____ The data
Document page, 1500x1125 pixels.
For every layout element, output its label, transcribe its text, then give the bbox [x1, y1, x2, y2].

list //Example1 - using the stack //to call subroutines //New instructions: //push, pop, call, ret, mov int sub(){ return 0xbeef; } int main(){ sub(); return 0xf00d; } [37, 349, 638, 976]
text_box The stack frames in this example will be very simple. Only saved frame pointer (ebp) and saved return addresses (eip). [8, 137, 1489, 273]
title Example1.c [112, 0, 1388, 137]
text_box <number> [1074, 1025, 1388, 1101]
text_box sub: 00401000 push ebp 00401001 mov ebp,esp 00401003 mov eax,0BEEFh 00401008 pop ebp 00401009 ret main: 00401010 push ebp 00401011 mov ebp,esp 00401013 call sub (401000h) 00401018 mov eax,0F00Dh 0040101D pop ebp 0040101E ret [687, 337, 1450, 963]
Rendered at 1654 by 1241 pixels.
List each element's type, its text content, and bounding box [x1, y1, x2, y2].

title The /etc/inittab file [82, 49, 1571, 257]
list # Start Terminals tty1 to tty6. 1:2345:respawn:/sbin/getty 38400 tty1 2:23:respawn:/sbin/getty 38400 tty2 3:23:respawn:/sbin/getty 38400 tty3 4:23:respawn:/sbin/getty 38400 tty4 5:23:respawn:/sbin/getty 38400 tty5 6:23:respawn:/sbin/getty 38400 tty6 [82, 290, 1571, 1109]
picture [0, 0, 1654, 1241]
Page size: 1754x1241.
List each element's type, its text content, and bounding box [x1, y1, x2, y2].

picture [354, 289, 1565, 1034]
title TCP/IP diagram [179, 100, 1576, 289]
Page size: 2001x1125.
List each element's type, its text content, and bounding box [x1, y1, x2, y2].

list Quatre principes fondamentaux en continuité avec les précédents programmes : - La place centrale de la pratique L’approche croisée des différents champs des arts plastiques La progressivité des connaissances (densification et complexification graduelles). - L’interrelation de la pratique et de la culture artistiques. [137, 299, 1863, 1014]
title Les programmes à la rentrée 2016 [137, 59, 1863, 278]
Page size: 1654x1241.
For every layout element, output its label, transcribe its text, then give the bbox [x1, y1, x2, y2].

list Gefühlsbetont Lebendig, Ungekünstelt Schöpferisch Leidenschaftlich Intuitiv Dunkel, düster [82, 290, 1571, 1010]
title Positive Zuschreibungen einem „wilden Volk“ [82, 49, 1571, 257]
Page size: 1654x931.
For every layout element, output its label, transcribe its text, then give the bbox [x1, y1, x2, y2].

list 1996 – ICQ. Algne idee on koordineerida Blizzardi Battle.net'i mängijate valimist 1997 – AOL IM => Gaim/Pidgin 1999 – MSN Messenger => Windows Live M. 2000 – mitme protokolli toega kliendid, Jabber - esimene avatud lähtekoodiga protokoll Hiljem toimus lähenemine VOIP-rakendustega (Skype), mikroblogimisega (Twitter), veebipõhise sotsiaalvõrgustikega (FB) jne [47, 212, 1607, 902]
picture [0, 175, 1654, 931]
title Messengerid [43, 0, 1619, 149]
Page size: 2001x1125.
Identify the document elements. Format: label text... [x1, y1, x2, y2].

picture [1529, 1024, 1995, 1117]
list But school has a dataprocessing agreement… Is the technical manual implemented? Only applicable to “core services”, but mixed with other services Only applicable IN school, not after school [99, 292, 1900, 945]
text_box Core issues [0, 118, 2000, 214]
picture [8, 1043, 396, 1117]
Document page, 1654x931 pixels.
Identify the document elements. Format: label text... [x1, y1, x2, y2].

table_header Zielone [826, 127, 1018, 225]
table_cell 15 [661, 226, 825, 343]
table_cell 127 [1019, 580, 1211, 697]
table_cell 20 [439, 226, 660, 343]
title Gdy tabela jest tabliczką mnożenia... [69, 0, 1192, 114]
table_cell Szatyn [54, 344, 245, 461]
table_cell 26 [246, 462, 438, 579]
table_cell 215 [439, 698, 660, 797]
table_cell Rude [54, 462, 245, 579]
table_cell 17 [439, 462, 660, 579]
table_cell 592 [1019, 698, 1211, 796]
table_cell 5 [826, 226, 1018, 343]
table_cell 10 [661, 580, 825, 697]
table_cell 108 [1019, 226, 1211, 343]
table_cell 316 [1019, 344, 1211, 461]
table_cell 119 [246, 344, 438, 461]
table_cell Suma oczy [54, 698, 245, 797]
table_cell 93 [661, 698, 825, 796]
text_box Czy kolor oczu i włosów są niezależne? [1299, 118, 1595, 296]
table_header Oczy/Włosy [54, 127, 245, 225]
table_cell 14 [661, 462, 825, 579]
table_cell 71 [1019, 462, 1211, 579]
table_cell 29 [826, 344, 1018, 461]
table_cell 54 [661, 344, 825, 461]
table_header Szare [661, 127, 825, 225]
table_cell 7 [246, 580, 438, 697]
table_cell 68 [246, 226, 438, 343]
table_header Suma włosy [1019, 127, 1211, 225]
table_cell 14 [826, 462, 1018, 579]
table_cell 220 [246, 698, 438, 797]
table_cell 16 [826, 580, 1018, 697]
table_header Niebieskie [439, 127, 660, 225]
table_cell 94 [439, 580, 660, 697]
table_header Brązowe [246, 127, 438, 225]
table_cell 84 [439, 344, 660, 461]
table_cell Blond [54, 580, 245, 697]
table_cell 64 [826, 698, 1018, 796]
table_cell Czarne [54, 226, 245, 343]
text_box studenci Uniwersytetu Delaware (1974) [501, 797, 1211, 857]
________
Put the lines from the one containing "Page size: 1754x1241." through the one containing "title TCP/IP diagram [179, 100, 1576, 289]" into a Markdown table, leaving out blank lines. Use a "No." column for the row number and a "Text" column for each line.

| No. | Text |
|---|---|
| 1 | Page size: 1754x1241. |
| 2 | List each element's type, its text content, and bounding box [x1, y1, x2, y2]. |
| 3 | picture [354, 289, 1565, 1034] |
| 4 | title TCP/IP diagram [179, 100, 1576, 289] |